Closed PassMark closed 4 years ago
thanks for the proposed work-around but as you indicate this is a duplicate of https://github.com/libyal/libesedb/issues/2, hence closing.
Tweaking with the cache can work to improve performance but comes at the cost of using more resources. As indicated in https://github.com/libyal/libesedb/issues/2 a structural solution is needed for very large database files.
@PassMark where exactly did you replace list by array?
Thanks for the effort in developing the library.
This issue is a duplicate of issue #2 and #40 except that we are offering a possible solution to improve the performance.
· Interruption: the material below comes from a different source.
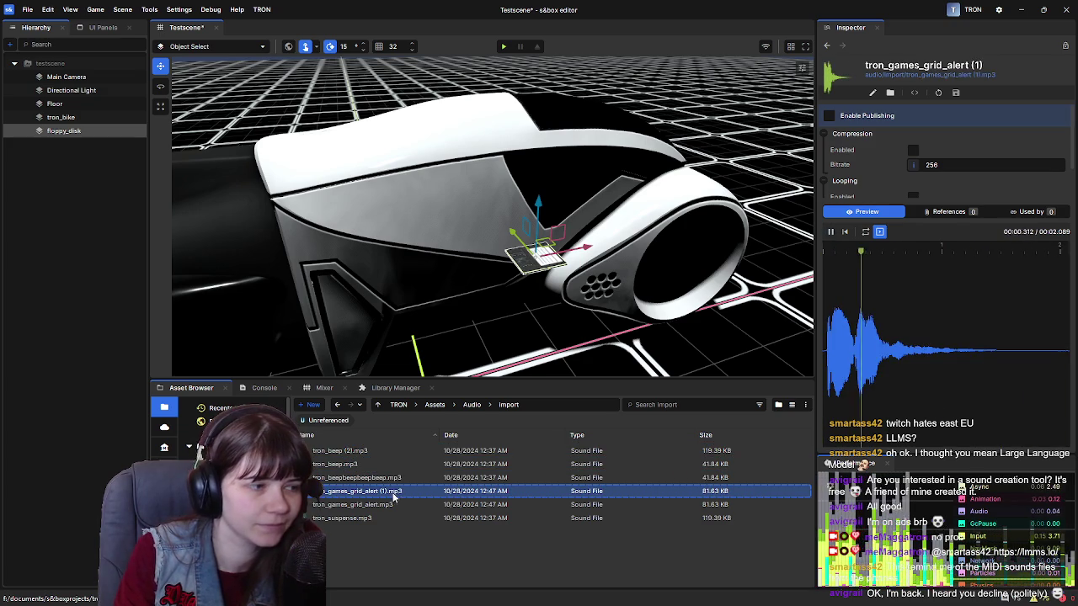
left_click(394, 480)
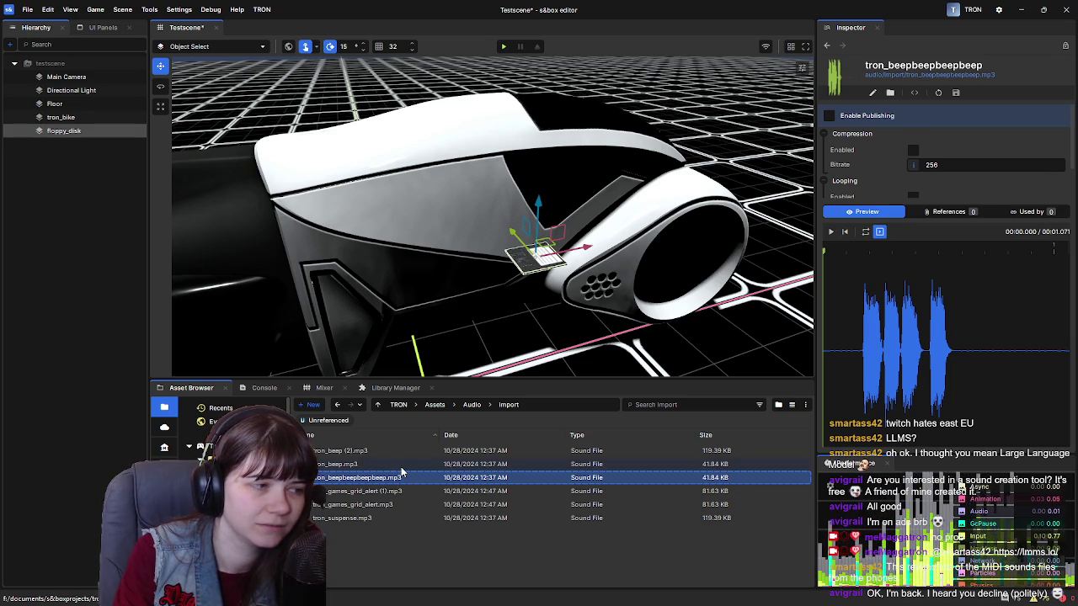
key("Up")
left_click(403, 477)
Problem: Performance was truly abysmal on large files. Performance falls off a cliff once the file size reaches a certain point. We didn't measure the exact location of the 'cliff' but a 3GB file was acceptable, while a 6GB (400K records) file wasn't. Time to dump one table from the 6GB file was 3+ hours on high end hardware.
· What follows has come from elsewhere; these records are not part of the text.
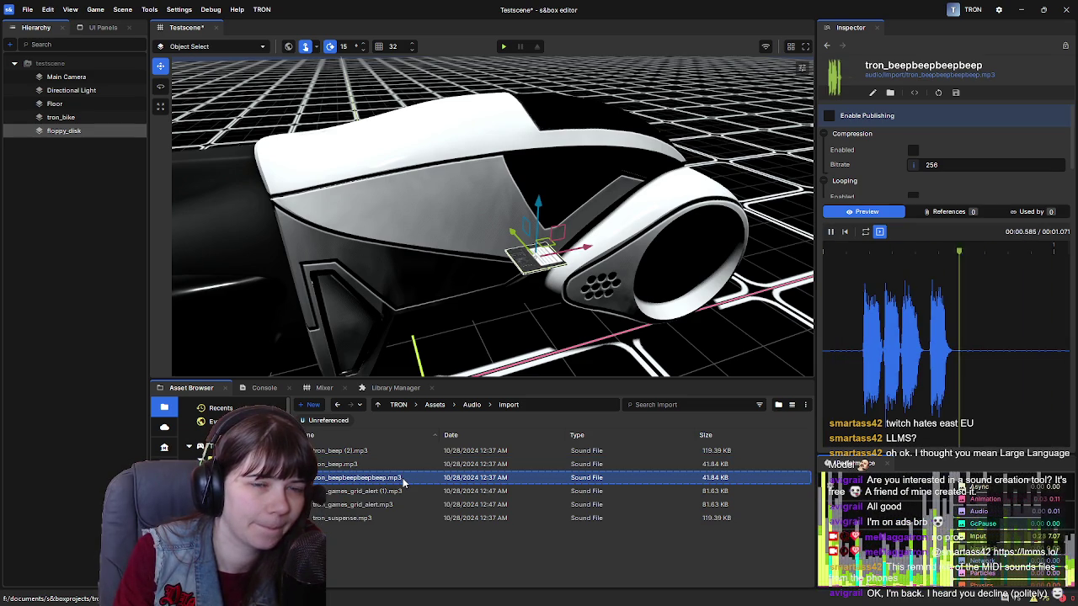
left_click(830, 234)
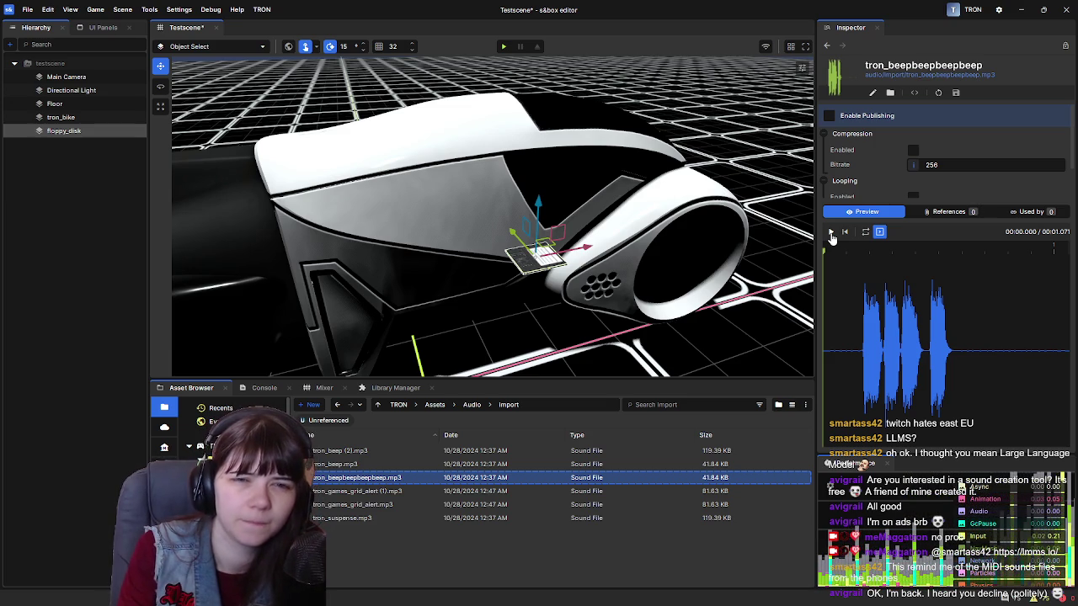
left_click(830, 233)
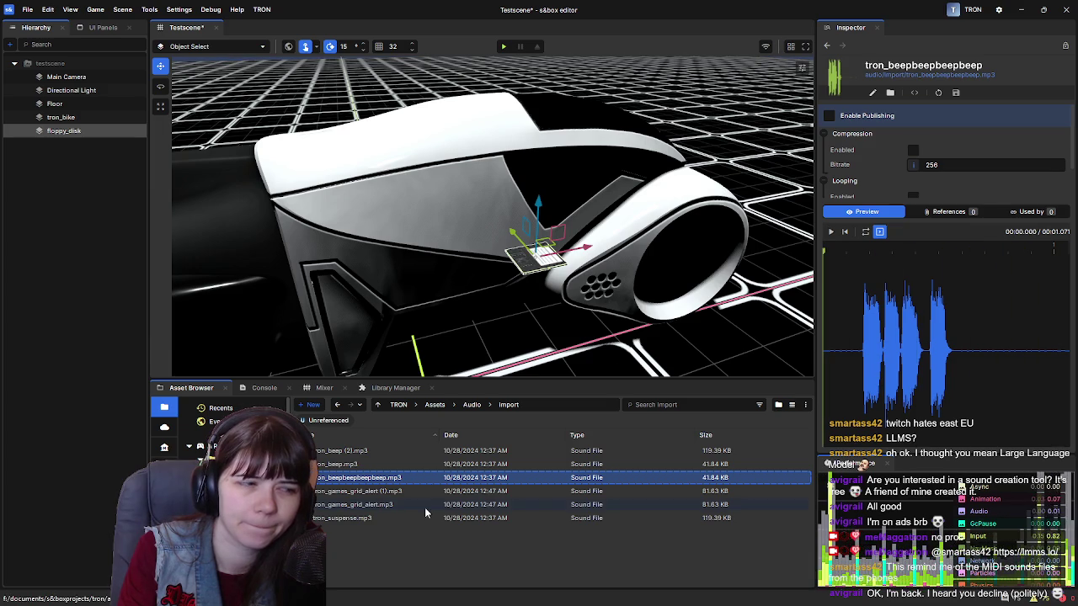
Delete tron_beepbeepbeep.mp3 from the Import folder.
left_click(473, 465)
left_click(477, 477)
Solution: Increased LIBESEDB_MAXIMUM_CACHE_ENTRIES_TABLE_VALUES from 32k to 128k. The cache is implemented as a hash table, but when the hash table is starting to get full entries are ejected from the cache only to be re-read multiple times later on. Making the hash table larger fixes this by avoiding hash table collisions.
In cases where a table has a large number of columns, like in the Windows.edb file with 600 columns, performance was further improved by replacing column catalog linked list with array. e.g.
Replace, libcdata_list_initialize(&( ( table_definition )->column_catalog_definition_list ) with libcdata_array_initialize(&( ( table_definition )->column_catalog_definition_list )
These changes gave around a 40x speed improvement on large files. Scan time went from 3h to 3min. Of course the trade off is slightly increased RAM usage.